§ What you will do:
Your answer should be only the lines below from the one with "propriul copil și" to the one with "Rengöring av värmeväxlare och fläktar", repeated exactly, ends included.

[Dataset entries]
◆ ◆ ◆
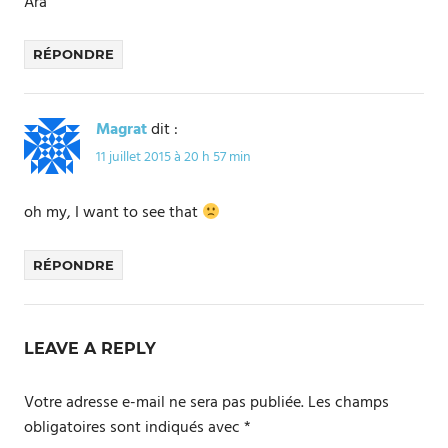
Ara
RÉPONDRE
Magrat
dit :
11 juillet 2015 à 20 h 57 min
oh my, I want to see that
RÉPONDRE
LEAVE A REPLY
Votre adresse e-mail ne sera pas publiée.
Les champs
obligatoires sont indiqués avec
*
◆ ◆ ◆
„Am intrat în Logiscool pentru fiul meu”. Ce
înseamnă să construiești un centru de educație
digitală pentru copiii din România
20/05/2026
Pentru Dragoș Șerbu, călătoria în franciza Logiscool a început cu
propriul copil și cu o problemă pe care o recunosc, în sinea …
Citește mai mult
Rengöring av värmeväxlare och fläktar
◆ ◆ ◆
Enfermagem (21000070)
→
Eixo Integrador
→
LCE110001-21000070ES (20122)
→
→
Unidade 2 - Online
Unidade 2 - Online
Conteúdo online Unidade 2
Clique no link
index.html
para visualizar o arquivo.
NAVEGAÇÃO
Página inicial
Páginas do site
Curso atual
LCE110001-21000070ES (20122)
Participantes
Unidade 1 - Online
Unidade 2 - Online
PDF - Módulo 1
◆ ◆ ◆
§ Reply:
propriul copil și cu o problemă pe care o recunosc, în sinea …
Citește mai mult
Rengöring av värmeväxlare och fläktar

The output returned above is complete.